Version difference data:
<<<<

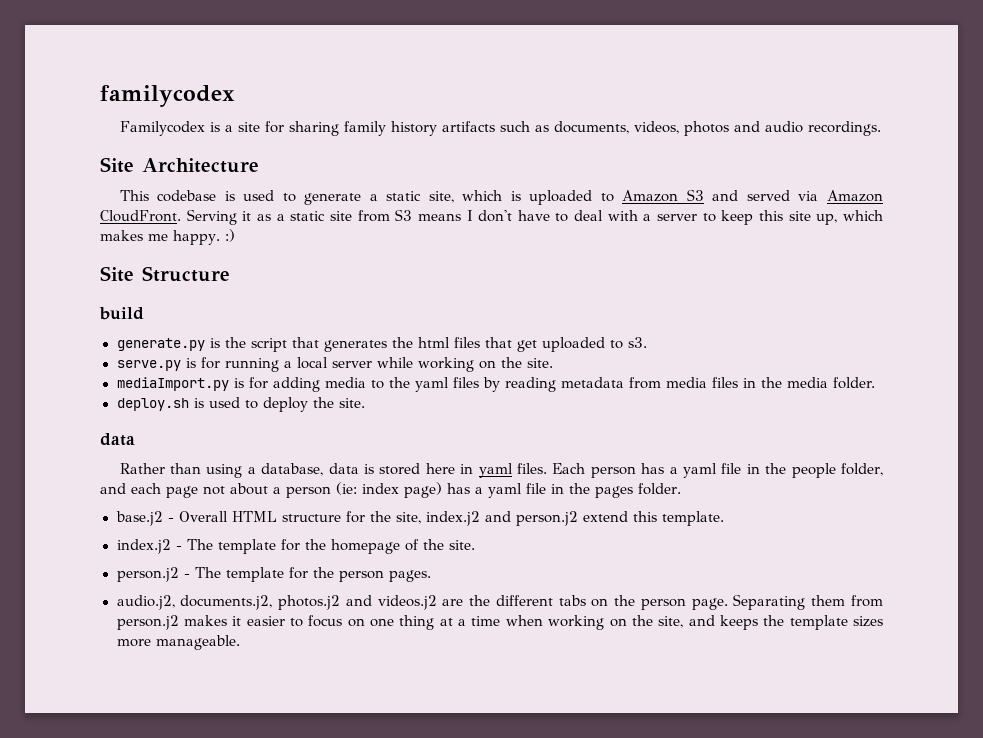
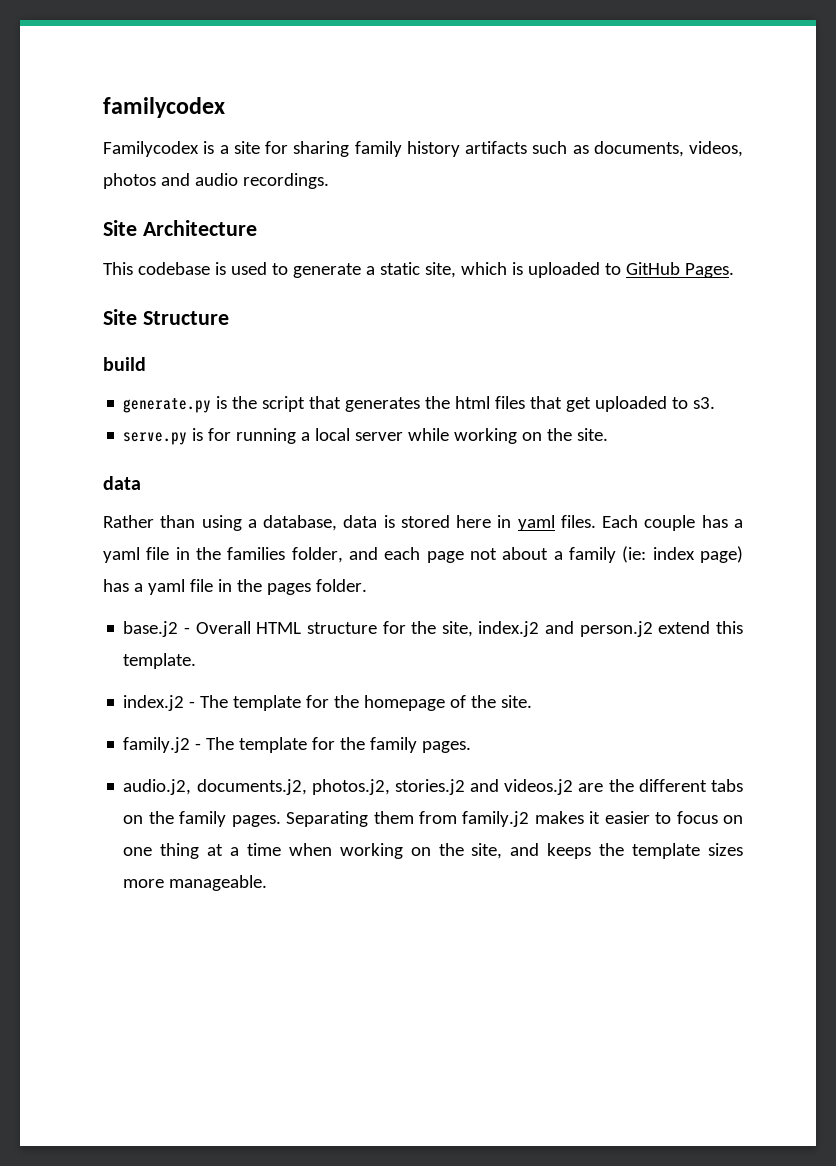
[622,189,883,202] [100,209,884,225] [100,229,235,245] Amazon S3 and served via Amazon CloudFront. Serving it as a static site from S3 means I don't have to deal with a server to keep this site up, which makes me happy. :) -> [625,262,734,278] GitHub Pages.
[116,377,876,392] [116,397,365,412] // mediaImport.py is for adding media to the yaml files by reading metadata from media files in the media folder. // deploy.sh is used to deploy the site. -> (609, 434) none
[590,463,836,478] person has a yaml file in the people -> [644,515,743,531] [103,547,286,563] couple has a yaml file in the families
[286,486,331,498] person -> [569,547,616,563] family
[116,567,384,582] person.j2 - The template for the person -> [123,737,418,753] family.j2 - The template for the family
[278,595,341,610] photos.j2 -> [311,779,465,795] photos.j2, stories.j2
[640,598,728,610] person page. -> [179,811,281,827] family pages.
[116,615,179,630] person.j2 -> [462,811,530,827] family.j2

>>>>

What is needed: Once you have read the records above, say how many of their lines contain the word "person", giving only that figure.

Worked solution: 5